Tenzin Jigme of the International Tibet Network inquired when will the G8 countries commit to seeking a political solution to Tibet.

“If a conference for Syria can be "strongly" supported, surely the G8 can also give support to the Tibetan people who have suffered occupation for over 60 years, increasing economic marginalisation and brutal repression, and yet continue to steadfastly conduct a non-violent campaign for justice,” Jigme said. “What message does this convey to peoples with grievances? That you get noticed only if you embark on armed conflict?”

On Monday, Tibet activists had submitted a short report, 'A New Global Approach: Unite for Tibet' to 10 Downing Street, along with a 10,000 strong petition calling on G8 leaders to lead the way on a new diplomatic initiative on Tibet.

The report prepared by International Tibet Network and its member organisations, points out the “abject failure” of the current policy to address China’s occupation of Tibet through bilateral approaches and challenges the widely held view that angering China over Tibet will lead to onerous economic and diplomatic penalties.

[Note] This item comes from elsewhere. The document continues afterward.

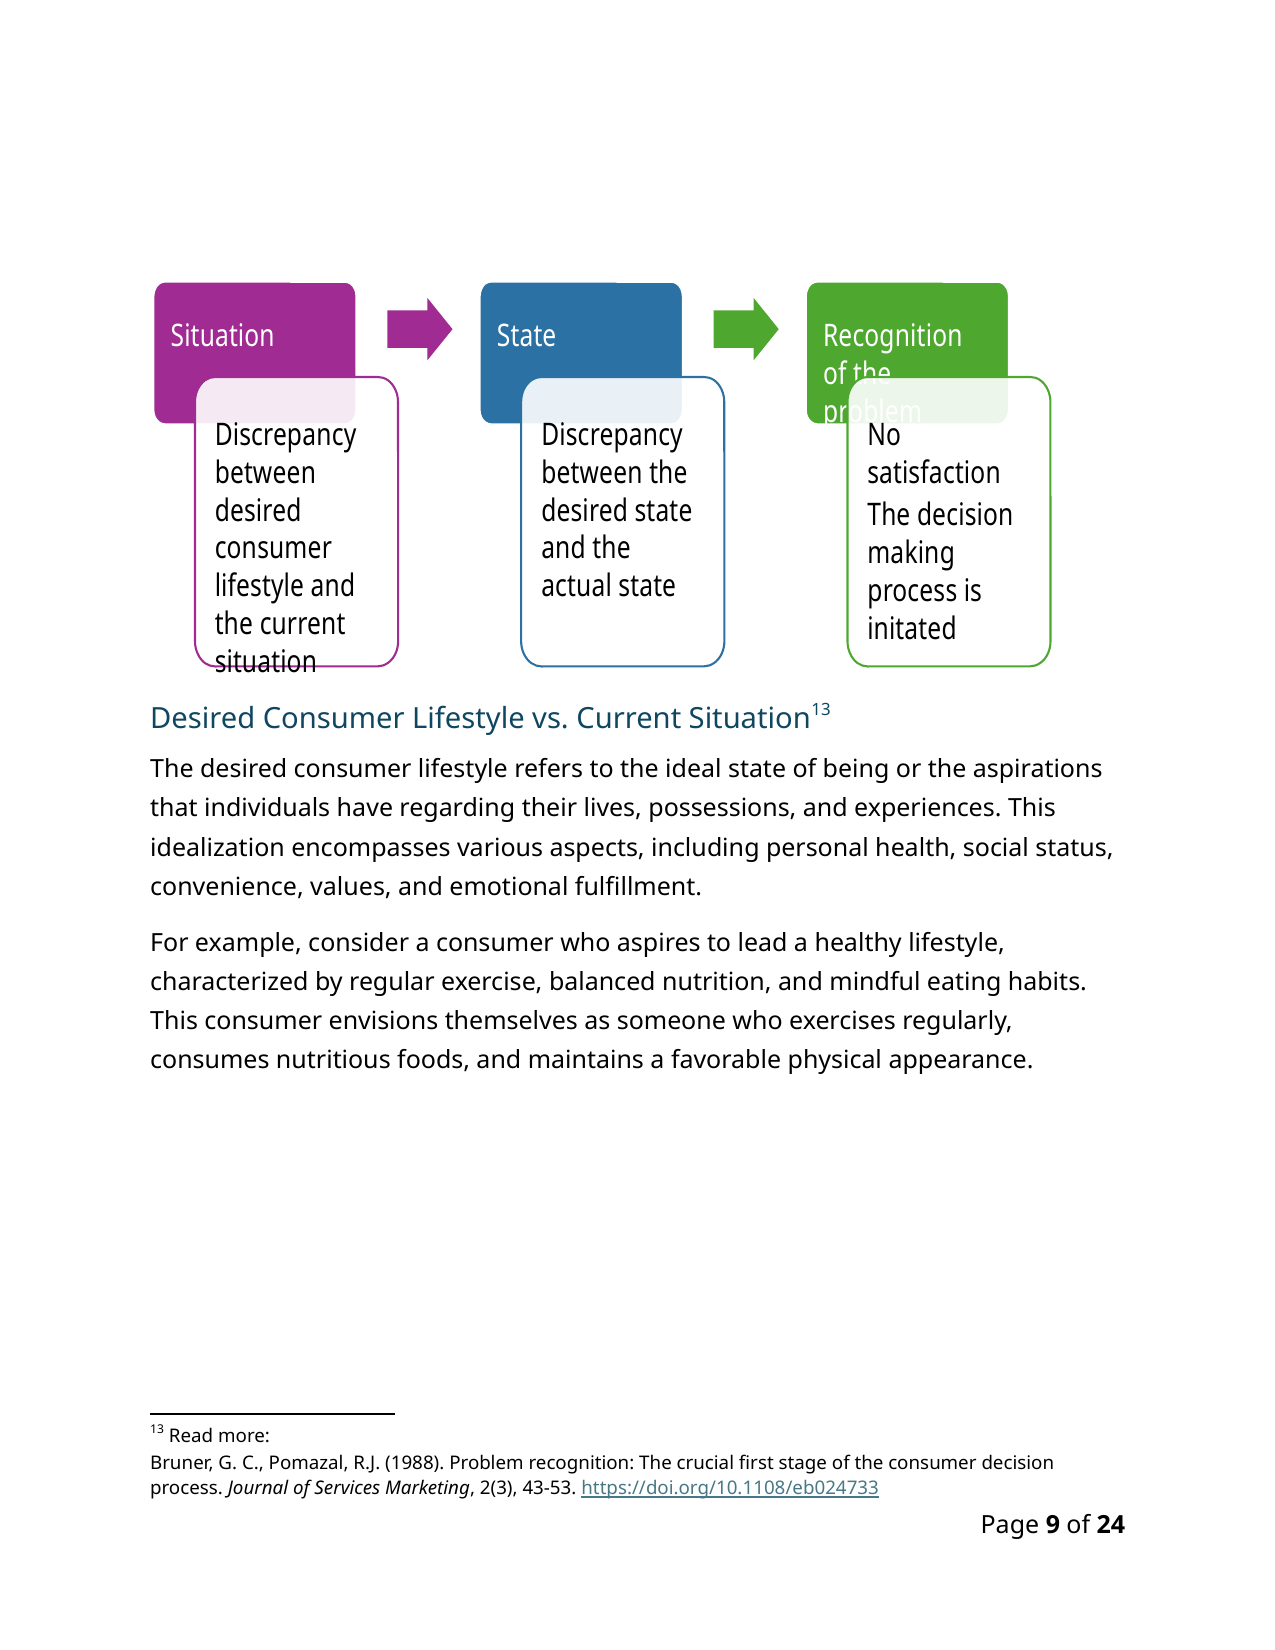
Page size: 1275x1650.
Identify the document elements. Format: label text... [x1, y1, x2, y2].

While the report contends that most of China’s punitive reactions are “more hot air than genuinely damaging in the long-term,” it goes on to demonstrate that Governments held for angering China over Tibet have in fact “seen their exports to China at the very least hold up if not increase in the aftermath.”

“For many years we have been urging Governments to unite for Tibet, and stand together against China’s bullying,” said Lhadon Tethong of the Tibet Action Institute. “With the crackdown in Tibet intensifying still further, the Tibetan people urgently needed a show of diplomatic strength from G8, in the form of a multilateral initiative that will impress upon China the legitimate international concerns about Tibet. But our leaders have failed Tibet once again.”

Since 2009, as many as 119 Tibetans living under China’s rule have set themselves on fire demanding freedom and the return of Tibetan spiritual leader His Holiness the Dalai Lama from exile.

The United Nations, European Union, US, UK, and Canada have all in recent months called on China to address the grievances of the Tibetan people and allow investigative visits to the region.